# CHECK YOUR UNDERSTANDING
(1) According to the notebook excerpt, what does the `verb_index` field hold?
(2) Please reproduce word for word everything in the notebook excerpt from "Let's take a" down to "as a column.".
(3) Translate this sentence from the notebook excerpt into Spanish: "Let's take a look into the datasets before we proceed to the next parts."

# EXCERPT TO READ

▬▬▬▬▬▬

Let's take a look into the datasets before we proceed to the next parts.

### Dataset

We have three files: [`train.json`](./data/train.json), [`valid.json`](./data/valid.json), and [`test.json`](./data/test.json).

These three have four fields `text`, which is the input sentence, `verb_index`, which is zero-based index of the verb in the sentence, `srl_label` which is the label for each word in the sentence, and `word_indices`, which is the index of each word in the sentence.

### Part 1. Preparing the dataset

Let's first write a function that simply reads the json file and store each list object as a column.

In [None]:
def read_json(file_name: str) -> pd.DataFrame:
    with open(file_name, 'r') as f:
        data = json.load(f)
    return pd.DataFrame(data)

In [None]:
train_data = read_json('./data/train.json')

In the next step we need a function to transform the given `srl_frames` into numerical values. We don't really have to do anything but call the `map` function from `pandas`.

▬▬▬▬▬▬

# ENTRIES SHOWN

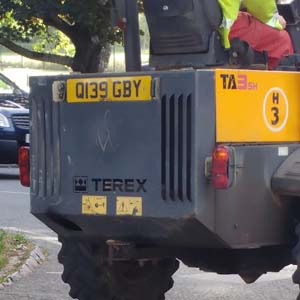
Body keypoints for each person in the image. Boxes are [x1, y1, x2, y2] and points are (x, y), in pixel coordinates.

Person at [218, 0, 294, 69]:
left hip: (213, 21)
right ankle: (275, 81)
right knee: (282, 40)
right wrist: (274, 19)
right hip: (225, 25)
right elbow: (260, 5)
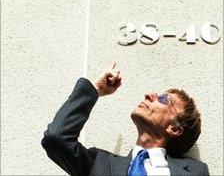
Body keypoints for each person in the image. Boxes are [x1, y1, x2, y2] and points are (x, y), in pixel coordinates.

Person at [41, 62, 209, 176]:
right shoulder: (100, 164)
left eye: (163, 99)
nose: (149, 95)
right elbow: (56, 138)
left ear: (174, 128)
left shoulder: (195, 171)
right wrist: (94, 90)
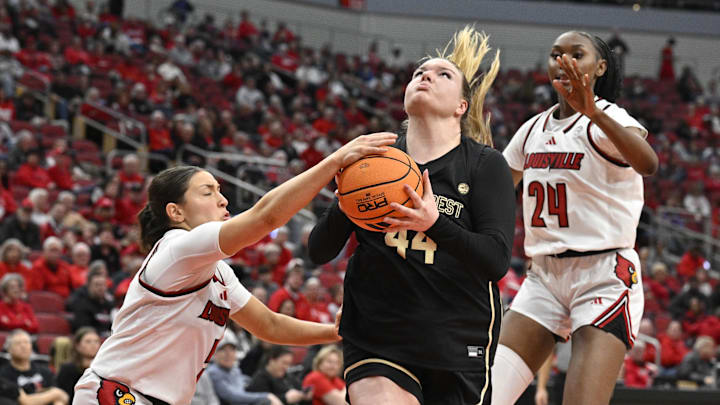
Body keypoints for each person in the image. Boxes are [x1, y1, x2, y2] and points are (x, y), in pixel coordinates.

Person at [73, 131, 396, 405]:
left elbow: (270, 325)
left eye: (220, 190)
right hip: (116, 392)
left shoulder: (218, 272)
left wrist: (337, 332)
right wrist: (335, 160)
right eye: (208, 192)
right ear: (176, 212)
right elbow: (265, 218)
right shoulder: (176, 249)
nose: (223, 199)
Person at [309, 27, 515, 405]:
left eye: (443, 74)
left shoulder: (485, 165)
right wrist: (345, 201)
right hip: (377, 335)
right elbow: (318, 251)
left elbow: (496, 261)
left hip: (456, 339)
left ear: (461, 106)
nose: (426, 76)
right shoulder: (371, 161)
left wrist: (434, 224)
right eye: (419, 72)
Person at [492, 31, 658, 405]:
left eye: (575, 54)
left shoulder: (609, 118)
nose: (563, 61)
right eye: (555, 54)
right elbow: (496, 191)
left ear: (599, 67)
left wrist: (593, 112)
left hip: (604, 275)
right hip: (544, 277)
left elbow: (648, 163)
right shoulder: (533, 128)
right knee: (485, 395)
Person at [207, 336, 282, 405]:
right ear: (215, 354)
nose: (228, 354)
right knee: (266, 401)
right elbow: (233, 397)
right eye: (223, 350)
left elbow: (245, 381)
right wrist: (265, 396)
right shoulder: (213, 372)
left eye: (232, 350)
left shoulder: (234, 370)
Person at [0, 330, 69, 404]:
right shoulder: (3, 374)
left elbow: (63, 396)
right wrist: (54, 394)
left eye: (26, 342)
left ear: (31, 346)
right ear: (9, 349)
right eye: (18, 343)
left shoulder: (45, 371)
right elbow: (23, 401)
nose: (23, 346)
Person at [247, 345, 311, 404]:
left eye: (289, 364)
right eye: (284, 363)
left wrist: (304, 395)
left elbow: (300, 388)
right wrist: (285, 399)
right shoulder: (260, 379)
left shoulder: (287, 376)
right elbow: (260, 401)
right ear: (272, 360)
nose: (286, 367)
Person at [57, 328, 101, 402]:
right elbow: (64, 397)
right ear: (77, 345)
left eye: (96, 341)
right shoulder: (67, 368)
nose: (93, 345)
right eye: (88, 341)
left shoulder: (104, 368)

▬▬▬▬▬▬

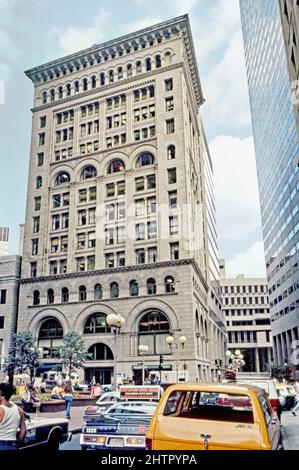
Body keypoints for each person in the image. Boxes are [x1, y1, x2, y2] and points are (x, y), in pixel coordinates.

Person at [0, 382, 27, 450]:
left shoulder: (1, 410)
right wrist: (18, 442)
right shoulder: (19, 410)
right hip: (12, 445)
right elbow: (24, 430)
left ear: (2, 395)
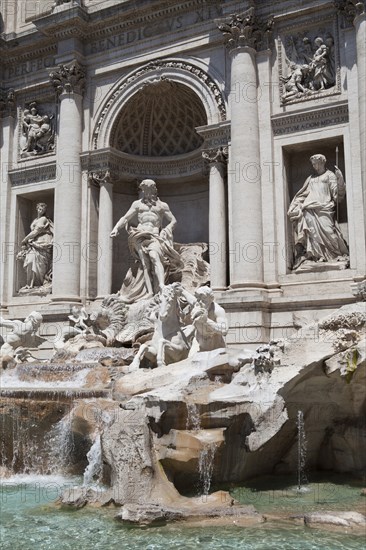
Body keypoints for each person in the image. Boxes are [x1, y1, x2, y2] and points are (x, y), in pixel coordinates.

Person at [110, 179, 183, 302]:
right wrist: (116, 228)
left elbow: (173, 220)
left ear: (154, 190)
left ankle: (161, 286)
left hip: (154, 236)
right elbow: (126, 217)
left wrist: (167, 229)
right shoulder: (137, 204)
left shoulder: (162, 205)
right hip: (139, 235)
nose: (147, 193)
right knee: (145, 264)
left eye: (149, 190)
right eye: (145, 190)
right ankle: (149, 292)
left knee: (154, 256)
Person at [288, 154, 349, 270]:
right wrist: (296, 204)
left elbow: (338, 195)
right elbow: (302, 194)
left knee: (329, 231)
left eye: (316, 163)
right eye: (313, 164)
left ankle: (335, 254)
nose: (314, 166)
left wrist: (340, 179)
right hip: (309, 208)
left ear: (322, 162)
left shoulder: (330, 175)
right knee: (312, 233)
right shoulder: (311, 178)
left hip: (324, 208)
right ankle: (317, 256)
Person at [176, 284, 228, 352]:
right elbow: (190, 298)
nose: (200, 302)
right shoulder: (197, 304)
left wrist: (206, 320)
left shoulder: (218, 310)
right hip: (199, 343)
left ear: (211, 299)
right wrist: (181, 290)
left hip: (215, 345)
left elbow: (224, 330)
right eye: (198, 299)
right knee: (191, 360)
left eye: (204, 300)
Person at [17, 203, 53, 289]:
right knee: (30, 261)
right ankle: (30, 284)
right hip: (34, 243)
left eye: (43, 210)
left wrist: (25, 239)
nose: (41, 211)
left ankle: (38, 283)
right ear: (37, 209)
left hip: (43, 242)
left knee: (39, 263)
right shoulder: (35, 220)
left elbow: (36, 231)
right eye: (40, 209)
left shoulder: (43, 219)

▬▬▬▬▬▬

# PROBLEM SOLUTIONS
(1) The zero-based index of the verb in the sentence.

(2)
Let's take a look into the datasets before we proceed to the next parts.

### Dataset

We have three files: [`train.json`](./data/train.json), [`valid.json`](./data/valid.json), and [`test.json`](./data/test.json).

These three have four fields `text`, which is the input sentence, `verb_index`, which is zero-based index of the verb in the sentence, `srl_label` which is the label for each word in the sentence, and `word_indices`, which is the index of each word in the sentence.

### Part 1. Preparing the dataset

Let's first write a function that simply reads the json file and store each list object as a column.

(3) Echemos un vistazo a los conjuntos de datos antes de pasar a las siguientes partes.